Certain medications irritate the bladder. If you suspect this is the case with a current prescription, work with your doctor or pharmacist to see if there are alternatives or if the timing of taking medication can be altered to minimize its impact on your sleep.

Treatments Options

Do Pelvic Floor Muscle Exercises

These exercises strengthen the pelvic floor muscles, which support the uterus, bladder, small intestine and rectum. You don’t need to wait for menopause to begin. Kegel or pelvic floor exercises can be done any time, either sitting or lying down. You can even do them when you are eating, sitting at your desk, or when you are resting or binging your favourite show on Netflix!

If you’re unsure how to do Kegel exercises, your doctor or physiotherapist can help you. But basically it’s like pretending you have to urinate and then holding it. You relax and tighten the muscles that control urine flow. 

One way to learn the muscles you should activate is to pay attention when you pee: Start to pee and then stop. You should feel the muscles in your vagina (for women), bladder, and anus get tight and move up. These are the pelvic floor muscles. If you feel them tighten, you have done the pelvic floor muscle training right. Your thighs, buttock muscles, and abdomen should remain relaxed.

Adjust Food & Beverage Consumption

Certain foods and drinks irritate the bladder, including spicy and excessively sugary foods. You may also wish to cut back on caffeinated, carbonated beverages and/or alcohol. If these simple changes have an effect, it will be a personal decision whether to make more permanent dietary changes. If you experience incontinence more often at bedtime, you can think about reducing your fluid intake closer to bedtime.

Try Bladder Training

Bladder training involves taking bathroom breaks at regularly timed intervals. By ensuring your bladder is emptied frequently, you minimize the chances of leakages. Over time, the duration of time between breaks can be increased. 

Discover Leakproof Underwear

These sorts of changes will likely take a while to show any effect. So, while you wait, you can also explore products to help you stay active and social. Leakproof underwear comes with different absorbency levels. 

Super absorbent Knix leakproof underwear can hold up to 8 tsp of liquid (whether that’s sweat, blood or urine). Products like these can be a game changer for those experiencing female urinary incontinence, allowing them to remain active and social while exploring treatment options.

Further Medical Treatment Options for Urinary Incontinence

We do advocate talking to your doctor if you experience urinary incontinence.
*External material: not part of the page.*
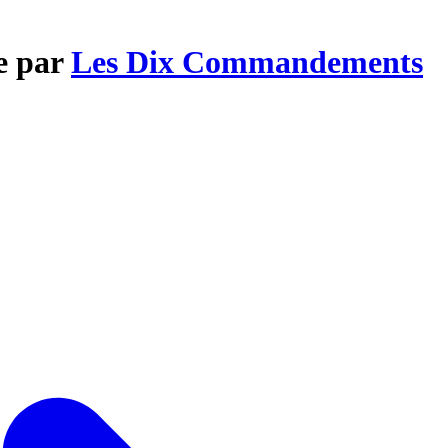
e par
Les Dix Commandements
Beyond what’s mentioned above, there may be medical treatments and surgeries to help. Some options you might explore with them may include:

  • Hormone replacement therapy (HRT)
  • Vaginal pessary or urinary insert
  • Botox
  • Medications

Surgical options for urinary incontinence may include:

  • Sling procedure
  • Injectable bulking agents
  • Retropubic colposuspension

While it’s no doubt scary to navigate all of these changes during menopause, hang in there. Assemble a support team, including your doctor, and know you’re not alone.